Capacity Planning & Chaos Engineering
Two questions define operational maturity. Capacity planning asks: "Do we have enough infrastructure to handle what is coming?" Chaos engineering asks: "Will our systems survive when things go wrong?" Both require you to think about failure before it happens instead of reacting after the fact.
Capacity Planning
Capacity planning is the process of determining how much infrastructure you need to serve your current and future load. Get it wrong in one direction, you waste money on idle resources. Get it wrong in the other direction, your service falls over during a traffic spike.
Start with Current Load
Before you can plan for the future, you need to understand the present.
Key metrics to collect:
- Requests per second (RPS) at peak and average
- CPU utilization at peak and average
- Memory usage at peak and average
- Database connections in use vs available
- Storage growth rate (GB per month)
- Network bandwidth at peak
Example baseline:
Service: checkout-api
Average RPS: 500
Peak RPS: 2,000 (during sales events)
Average CPU: 35%
Peak CPU: 75%
Database connections: 80 of 200 at peak
Storage growth: 50 GB/month
Extrapolate from Growth
Once you know the current load, project forward based on growth trends.
Growth estimation:
Current peak RPS: 2,000
Monthly growth rate: 15%
In 3 months: 2,000 * 1.15^3 = 3,041 RPS
In 6 months: 2,000 * 1.15^6 = 4,626 RPS
In 12 months: 2,000 * 1.15^12 = 10,702 RPS
Current infrastructure handles 3,000 RPS comfortably.

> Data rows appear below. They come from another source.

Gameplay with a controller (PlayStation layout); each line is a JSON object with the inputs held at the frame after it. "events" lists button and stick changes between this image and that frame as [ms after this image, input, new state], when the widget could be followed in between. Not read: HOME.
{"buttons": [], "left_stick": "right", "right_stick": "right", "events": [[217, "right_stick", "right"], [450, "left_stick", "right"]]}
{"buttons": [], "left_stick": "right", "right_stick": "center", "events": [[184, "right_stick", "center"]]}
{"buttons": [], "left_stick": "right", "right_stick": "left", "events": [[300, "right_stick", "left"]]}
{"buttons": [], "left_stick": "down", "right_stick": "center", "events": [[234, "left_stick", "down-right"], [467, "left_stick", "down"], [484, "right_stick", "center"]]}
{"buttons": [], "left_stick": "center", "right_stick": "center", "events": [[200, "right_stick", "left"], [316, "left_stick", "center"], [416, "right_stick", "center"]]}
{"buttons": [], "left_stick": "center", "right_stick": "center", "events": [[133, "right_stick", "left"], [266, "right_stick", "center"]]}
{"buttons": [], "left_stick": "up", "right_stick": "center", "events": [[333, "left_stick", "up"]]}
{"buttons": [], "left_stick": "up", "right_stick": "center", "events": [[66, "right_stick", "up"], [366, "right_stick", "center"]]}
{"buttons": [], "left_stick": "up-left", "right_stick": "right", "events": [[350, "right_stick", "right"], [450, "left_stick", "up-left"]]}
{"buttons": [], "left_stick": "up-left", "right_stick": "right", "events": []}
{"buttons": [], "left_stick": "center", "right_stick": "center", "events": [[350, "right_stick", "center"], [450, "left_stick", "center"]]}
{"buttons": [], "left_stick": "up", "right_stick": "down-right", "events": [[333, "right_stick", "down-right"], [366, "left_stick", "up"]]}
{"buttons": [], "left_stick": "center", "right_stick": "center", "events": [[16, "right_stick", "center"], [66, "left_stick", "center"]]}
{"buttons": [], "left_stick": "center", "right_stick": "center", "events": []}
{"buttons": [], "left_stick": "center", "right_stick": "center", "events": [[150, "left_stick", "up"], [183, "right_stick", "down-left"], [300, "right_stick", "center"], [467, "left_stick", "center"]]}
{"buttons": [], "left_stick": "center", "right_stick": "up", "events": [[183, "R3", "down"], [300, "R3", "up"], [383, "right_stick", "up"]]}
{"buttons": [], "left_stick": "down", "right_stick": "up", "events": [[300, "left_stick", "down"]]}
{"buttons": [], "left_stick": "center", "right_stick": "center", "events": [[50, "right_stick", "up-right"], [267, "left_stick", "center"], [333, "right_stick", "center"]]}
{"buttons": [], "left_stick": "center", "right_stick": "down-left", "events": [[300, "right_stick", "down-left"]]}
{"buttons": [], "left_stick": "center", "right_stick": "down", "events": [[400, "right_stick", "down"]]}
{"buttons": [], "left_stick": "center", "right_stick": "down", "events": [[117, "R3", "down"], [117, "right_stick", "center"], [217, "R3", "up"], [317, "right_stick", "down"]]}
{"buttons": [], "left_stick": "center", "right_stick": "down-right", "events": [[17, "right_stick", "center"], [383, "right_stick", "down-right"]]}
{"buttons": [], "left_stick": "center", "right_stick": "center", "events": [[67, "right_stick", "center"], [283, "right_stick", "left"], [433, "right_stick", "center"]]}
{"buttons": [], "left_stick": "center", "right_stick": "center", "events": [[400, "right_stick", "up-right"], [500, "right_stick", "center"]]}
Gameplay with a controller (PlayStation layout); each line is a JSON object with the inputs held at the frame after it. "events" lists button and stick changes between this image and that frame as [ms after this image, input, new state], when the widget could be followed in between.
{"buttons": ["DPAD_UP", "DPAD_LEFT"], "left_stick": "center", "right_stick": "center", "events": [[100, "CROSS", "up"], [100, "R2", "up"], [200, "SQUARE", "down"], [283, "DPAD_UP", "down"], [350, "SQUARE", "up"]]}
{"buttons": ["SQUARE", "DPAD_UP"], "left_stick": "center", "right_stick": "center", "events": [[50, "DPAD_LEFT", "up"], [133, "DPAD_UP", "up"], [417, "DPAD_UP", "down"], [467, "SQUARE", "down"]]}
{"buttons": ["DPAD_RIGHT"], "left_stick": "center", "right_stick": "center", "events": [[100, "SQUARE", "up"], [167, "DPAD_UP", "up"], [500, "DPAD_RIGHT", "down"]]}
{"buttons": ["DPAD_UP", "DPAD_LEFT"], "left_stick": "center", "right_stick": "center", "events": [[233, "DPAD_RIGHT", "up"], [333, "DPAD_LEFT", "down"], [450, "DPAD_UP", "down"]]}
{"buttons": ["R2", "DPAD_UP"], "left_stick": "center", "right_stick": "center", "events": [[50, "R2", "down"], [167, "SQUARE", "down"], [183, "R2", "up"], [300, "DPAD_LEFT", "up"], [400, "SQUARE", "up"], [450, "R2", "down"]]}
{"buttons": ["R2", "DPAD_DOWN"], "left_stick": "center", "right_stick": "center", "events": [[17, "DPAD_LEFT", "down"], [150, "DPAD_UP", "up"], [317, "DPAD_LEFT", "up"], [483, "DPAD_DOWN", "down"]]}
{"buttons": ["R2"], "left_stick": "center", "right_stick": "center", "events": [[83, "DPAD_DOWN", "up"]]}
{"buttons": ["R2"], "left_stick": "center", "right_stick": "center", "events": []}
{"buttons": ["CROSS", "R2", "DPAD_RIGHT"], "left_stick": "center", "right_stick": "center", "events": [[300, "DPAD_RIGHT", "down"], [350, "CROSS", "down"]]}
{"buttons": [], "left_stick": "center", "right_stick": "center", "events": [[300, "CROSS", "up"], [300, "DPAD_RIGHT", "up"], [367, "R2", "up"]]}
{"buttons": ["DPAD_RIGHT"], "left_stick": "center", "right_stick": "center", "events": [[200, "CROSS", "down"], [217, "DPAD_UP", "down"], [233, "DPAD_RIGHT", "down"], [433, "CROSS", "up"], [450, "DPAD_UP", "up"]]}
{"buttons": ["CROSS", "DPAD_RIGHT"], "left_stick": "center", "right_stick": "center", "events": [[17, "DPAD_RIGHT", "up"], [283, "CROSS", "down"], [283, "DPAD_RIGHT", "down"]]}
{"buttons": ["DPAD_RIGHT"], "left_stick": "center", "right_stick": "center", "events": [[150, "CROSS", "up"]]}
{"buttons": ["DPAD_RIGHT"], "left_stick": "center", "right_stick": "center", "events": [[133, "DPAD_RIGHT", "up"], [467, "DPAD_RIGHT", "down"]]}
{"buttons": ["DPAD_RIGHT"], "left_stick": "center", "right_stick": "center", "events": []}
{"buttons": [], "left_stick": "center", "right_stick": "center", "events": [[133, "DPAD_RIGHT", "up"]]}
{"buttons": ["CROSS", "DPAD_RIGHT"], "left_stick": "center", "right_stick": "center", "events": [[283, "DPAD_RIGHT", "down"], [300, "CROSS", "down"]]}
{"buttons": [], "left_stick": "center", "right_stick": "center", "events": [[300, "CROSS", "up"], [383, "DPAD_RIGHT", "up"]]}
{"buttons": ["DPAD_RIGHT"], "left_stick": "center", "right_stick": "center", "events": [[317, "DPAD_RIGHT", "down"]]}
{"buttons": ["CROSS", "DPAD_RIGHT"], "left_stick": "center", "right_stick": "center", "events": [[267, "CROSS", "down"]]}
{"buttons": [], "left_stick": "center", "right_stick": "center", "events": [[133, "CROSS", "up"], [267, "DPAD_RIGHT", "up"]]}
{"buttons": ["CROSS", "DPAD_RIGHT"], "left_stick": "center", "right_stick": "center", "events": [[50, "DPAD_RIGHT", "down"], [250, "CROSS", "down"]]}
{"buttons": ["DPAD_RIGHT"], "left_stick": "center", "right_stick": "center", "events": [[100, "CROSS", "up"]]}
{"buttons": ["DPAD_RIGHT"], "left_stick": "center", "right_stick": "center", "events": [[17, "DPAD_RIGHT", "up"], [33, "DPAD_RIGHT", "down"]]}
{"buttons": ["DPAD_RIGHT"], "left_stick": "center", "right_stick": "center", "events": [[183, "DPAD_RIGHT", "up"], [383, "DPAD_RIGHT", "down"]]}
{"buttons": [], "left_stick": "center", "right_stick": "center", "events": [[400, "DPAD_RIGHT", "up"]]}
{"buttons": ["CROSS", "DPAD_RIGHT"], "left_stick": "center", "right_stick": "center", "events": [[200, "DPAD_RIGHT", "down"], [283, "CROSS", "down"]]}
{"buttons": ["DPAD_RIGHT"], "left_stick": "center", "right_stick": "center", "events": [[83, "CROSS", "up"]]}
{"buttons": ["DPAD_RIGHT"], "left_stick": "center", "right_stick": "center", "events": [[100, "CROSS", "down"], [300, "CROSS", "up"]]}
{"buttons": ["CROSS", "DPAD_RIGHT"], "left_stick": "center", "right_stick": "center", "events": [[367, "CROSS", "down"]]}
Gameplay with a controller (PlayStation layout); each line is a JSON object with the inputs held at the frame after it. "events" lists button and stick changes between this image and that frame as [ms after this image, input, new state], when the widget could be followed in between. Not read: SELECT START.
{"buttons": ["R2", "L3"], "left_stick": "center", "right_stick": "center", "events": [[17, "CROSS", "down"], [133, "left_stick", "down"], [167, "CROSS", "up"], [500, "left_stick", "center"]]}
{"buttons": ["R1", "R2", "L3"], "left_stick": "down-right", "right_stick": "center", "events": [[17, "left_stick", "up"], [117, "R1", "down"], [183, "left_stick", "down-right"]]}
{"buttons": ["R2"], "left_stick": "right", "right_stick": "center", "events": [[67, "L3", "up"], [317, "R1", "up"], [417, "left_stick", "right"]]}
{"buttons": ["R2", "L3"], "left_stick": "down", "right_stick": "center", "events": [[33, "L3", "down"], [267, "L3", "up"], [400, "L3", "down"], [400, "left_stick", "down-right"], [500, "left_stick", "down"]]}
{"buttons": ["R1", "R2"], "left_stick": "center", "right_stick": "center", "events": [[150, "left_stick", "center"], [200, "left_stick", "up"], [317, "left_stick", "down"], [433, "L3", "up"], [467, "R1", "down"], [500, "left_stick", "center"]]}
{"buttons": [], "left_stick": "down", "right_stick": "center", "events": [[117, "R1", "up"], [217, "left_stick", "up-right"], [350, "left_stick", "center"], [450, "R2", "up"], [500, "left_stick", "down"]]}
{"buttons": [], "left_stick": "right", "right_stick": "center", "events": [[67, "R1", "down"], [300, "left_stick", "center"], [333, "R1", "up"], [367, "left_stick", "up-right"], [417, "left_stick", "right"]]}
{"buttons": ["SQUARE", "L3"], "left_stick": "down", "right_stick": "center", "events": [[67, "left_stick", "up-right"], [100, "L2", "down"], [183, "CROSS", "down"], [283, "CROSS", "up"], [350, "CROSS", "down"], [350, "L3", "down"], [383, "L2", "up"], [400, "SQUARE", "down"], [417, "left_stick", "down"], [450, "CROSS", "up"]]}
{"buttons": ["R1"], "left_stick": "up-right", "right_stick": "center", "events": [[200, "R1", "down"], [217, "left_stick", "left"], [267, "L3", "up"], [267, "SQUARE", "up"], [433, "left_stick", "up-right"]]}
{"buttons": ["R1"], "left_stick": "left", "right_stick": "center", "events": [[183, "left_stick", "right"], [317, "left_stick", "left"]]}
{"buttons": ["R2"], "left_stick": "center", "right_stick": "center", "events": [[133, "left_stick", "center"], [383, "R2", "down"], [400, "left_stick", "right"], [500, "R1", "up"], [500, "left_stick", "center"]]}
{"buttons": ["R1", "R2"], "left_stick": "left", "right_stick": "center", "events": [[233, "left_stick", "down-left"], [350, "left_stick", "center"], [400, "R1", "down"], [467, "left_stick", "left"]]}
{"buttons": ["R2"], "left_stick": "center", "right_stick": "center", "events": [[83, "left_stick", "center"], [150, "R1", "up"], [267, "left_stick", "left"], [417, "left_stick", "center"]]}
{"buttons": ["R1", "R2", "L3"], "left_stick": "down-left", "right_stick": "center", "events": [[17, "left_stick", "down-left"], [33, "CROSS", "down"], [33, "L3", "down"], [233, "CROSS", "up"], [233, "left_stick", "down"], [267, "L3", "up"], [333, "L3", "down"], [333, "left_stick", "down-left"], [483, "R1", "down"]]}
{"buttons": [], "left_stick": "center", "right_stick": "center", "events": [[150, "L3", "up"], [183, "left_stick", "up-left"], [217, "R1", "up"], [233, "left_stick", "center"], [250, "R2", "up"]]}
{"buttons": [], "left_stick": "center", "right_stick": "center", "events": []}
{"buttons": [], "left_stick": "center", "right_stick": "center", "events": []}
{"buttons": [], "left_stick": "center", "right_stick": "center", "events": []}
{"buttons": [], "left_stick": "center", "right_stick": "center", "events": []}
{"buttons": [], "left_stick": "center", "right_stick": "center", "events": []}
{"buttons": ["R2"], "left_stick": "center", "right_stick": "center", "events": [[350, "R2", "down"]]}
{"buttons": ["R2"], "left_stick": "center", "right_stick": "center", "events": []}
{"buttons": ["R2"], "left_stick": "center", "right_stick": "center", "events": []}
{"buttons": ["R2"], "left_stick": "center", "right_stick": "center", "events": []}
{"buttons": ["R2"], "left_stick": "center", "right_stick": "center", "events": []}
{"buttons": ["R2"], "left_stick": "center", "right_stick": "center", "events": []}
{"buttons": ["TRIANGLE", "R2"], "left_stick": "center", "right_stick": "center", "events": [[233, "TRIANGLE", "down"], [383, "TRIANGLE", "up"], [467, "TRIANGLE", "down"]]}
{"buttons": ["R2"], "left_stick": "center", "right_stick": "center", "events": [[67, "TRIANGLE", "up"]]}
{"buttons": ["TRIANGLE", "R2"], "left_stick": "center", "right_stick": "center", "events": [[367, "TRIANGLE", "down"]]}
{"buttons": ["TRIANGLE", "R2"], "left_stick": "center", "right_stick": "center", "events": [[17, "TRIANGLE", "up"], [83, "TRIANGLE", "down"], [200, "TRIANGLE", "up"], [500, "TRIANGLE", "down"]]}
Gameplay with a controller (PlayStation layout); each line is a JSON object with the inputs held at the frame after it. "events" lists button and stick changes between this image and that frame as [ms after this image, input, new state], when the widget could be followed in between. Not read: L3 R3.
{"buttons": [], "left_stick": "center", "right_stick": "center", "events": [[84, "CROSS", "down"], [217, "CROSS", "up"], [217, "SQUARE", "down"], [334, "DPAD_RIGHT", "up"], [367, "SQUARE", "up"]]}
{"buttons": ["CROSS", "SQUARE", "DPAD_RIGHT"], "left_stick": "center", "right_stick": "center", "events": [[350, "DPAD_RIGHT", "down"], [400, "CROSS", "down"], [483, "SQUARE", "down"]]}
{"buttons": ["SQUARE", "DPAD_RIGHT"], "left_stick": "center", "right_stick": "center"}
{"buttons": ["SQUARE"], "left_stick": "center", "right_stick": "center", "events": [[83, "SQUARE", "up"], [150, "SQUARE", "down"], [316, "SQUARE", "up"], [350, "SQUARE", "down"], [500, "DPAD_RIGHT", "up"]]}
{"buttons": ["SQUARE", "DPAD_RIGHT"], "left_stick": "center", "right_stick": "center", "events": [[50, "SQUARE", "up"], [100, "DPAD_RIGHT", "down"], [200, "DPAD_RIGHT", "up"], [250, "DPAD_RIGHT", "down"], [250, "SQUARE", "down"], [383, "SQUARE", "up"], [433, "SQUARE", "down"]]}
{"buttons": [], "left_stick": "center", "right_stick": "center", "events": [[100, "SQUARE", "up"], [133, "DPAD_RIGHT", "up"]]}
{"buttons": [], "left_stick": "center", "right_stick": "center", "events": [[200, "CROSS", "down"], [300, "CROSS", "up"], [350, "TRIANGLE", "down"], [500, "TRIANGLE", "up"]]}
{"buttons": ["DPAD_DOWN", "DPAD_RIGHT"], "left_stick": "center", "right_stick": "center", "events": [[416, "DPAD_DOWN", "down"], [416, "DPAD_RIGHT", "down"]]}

We need to scale before month 3.
Buffer for Spikes
Normal traffic patterns have spikes that exceed the daily average. Plan for 2-3x the daily average to handle peaks without degradation.
Capacity planning formula:
Required capacity = Peak load * Safety buffer * Growth factor
Example:
Peak RPS: 2,000
Safety buffer: 2x (handle unexpected spikes)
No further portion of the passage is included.